Bagi mereka yang terbiasa pergi, kata pulang adalah sesuatu
yang istimewa. Di ujung pekan, bulan, tahun, atau hari istimewa tertentu,
mereka selalu mendambakan kepulangan. Hingga hari ini, saya masih bertanya,
mengapa rasanya belum benar-benar merasakan pulang saat berada di rumah, bahkan
setelah sekian lama berada di kota lain. Kadang saya berpikir ada yang salah
dengan diri saya.
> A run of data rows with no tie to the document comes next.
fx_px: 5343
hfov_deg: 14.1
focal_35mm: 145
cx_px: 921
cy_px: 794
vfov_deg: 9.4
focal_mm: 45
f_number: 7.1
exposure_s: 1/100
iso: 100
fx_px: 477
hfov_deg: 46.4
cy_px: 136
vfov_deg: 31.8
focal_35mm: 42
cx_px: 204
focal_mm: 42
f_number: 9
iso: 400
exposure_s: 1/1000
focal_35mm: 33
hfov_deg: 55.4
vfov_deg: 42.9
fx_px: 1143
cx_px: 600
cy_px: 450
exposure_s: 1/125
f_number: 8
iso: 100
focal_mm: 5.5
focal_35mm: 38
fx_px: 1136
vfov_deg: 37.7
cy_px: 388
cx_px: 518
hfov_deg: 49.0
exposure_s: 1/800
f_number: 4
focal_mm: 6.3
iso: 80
Kadang pula, saya berpikir, apakah sesuatu atau seseorang yang
ingin saya tuju saat pulang tidak ada di sana?
Jauh sebelum perasaan ini terjadi, saya adalah mahasiswa
perantauan yang pernah sering menangis tiap sendirian di kamar kosan saat
merasa rindu dengan rumah dan orang tua. Meski tak dimanja, dulunya orangtua
saya sering mengantar kemana-mana saat saya perlu sesuatu. Saya bukanlah anak
yang penurut, tapi diam-diam suka memberi kejutan kecil-kecilan pada mereka. Beberapa
kali berbohong dan nakal tanpa sepengetahuan mereka. Pemberontakan kecil
terjadi saat saya memilih jurusan dan apa pun kegiatan dan perlombaan yang akan
saya ikuti sendiri. Beberapa berhasil, sisanya hanya menuntut coba lagi dan
lagi. Saat nama Jember keluar di hasil uji SBMPTN, ibu saya hampir tak
mengizinkan. Anak terakhir, perempuan, dan tak pernah tinggal jauh dalam jangka
waktu yang lama dari orangtua, begitu pikirnya.
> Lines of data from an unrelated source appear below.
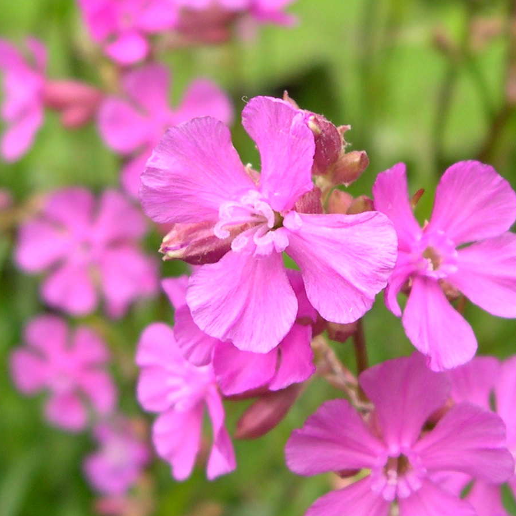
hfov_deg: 37.4
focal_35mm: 45
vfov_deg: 37.6
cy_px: 259
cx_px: 312
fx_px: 759
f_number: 2.8
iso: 100
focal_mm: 8
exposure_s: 1/246
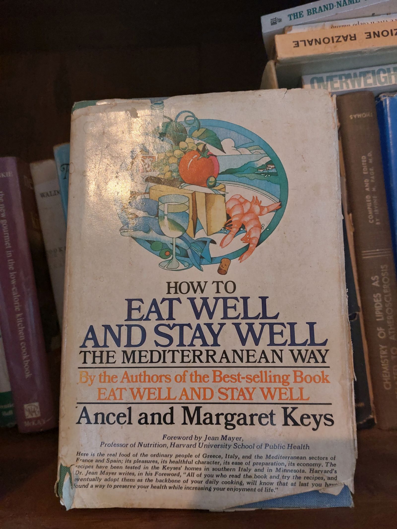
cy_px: 264
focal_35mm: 24
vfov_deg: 71.6
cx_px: 198
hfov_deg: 56.8
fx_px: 367
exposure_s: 1/40
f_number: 1.8
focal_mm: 5.23
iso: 500
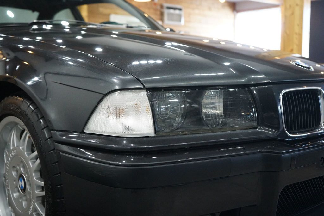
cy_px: 108
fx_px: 360
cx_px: 162
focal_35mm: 40
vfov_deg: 33.4
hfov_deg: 48.5
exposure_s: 1/200
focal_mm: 40
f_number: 4
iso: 10000
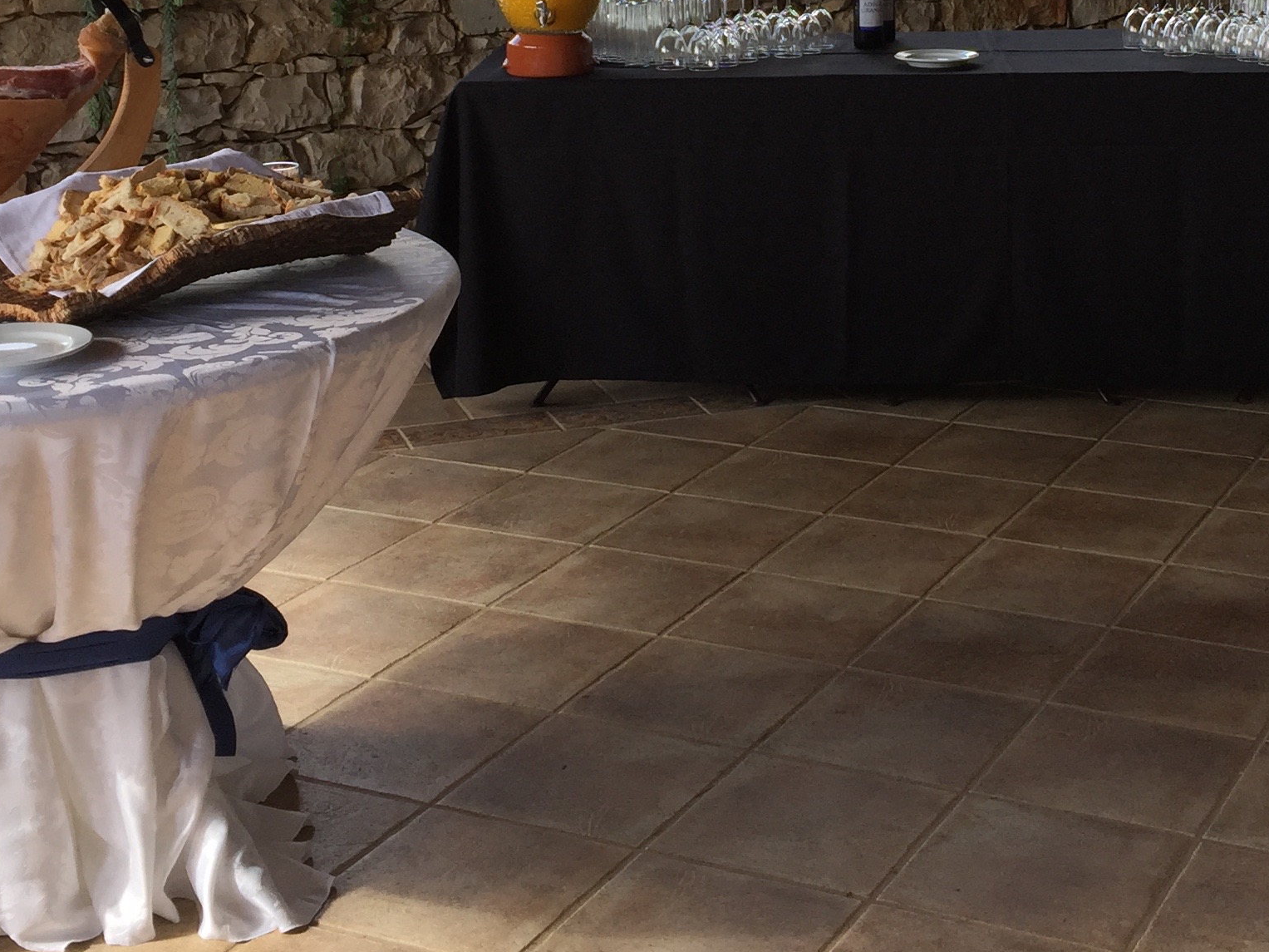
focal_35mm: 62
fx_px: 2273
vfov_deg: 22.9
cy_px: 62
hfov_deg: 31.0
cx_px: 809
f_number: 2.2
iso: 32
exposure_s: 1/170
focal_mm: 4.15
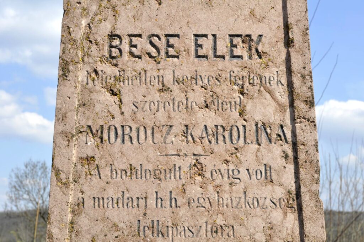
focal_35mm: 75
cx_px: 182
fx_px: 757
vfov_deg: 18.1
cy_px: 121
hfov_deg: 27.0
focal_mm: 50
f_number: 10
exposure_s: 1/400
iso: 200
Tapi saya memang nakal. Merasa sering mengikuti kegiatan
sekolah yang menuntut keluar dari rumah dan gimana susahnya bisa lolos dari tes
ini menjadi alasan saya untuk membuatnya percaya. Dengan air mata di awal,
merasakan jatuh bangunnya kuliah di pertanian, sok sibuk mengikuti ini itu, hingga
jualan es lilin dan jajanan pakai tremos keliling, tak terasa lima tahun
berlalu. Sekali pun saya bukanlah orang yang benar-benar pintar di pertanian
dan kadang merasa salah jurusan, tapi saya wajib menyelesaikan apa yang sudah
dimulai. Toh pertanian bukanlah hal yang buruk. Banyak inspirasi menulis saya
dapat dari sana dan nilai saya tak buruk jika dibandingkan teman lain yang satu
jurusan. Intinya, saya bisa bertahan sampai lulus. Kalau merasa telat belajar
serius, tak masalah, praktik akan memperbaiki keterlambatan itu.
Yang sedikit mengganjal setelah lulus adalah, ketakutan
keluarga jika saya tak pulang. Takut kecantol dengan orang sana dan akhirnya
tak pulang. Padahal, asam di gunung, garam di laut, akhirnya ketemunya di
belanga juga. Mau saya di Papua sekalipun kalau jodohnya orang Trenggalek ya
bakal tetep ketemu, begitu pun sebaliknya. Mengapa takut sesuatu yang belum
benar-benar terjadi. Sebelumnya saya juga orang yang seperti itu, bahkan kadang
masih sama. Tapi pelan-pelan rasa takut itu harus dibuang. Bukankah sejak kecil
saya sudah berupaya mencari kebahagiaan dan mengmpulkan keberanian saya
sendiri? Membangun mimpi saya sendiri?
Pagi ini, di rumah kami yang baru, sambil menunggu seorang
teman yang akan berkunjung, saya akan menulis pesan untuk saya sendiri. Sebagai
pengingat, bahwa sayalah yang paling bertanggung jawab pada hidup saya sendiri.
Saya hanya ingin berpesan, agar membiarkan dan melepaskan orang-orang yang
menuntut saya sempurna. Memang mereka pikir mereka siapa? Lupakan kesempurnaan,
dan bidiklah perbaikan. Saya juga pelan-pelan belajar mengontrol perasaan saya. Toh, ada
fase di mana saya benar-benar melupakan hal itu dan bahagia karena banyak hal
lebih terfokuskan karenanya. Jatuh pernah, bangkit apalagi, harus lebih banyak
kan?
Sebelum usia 25 datang, saya akan berupaya untuk itu. Saya hanya
akan membiarkan orang-orang yang bisa menerima dan terus memberikan dukungan
yang bisa masuk dalam hidup saya. Selebihnya, biar lewat saja. Toh mereka tak
benar-benar peduli. Dan berupaya keras agar mimpi yang tergadai di fase
sebelumnya bisa terwujud.
Jadi apakah saya akan pulang? Saya rasa setiap orang pasti
pulang. Hanya saja, sekarang, saya masih belajar membangun definisi pulang itu
sendiri. Karena definisi rumah bagi saya bukan bangunannya, tapi lebih ke orang-orangnya.
Jiwa saya mungkin jauh, tapi hatinya tetap bersemayam bersama kalian. Anakmu ini,
putra sang fajar yang nakal, tapi selalu sayang pada kalian.
Sehat selalu dan mari belajar menerima serta menjalani hari dengan melawan ketakutan-ketakutan itu.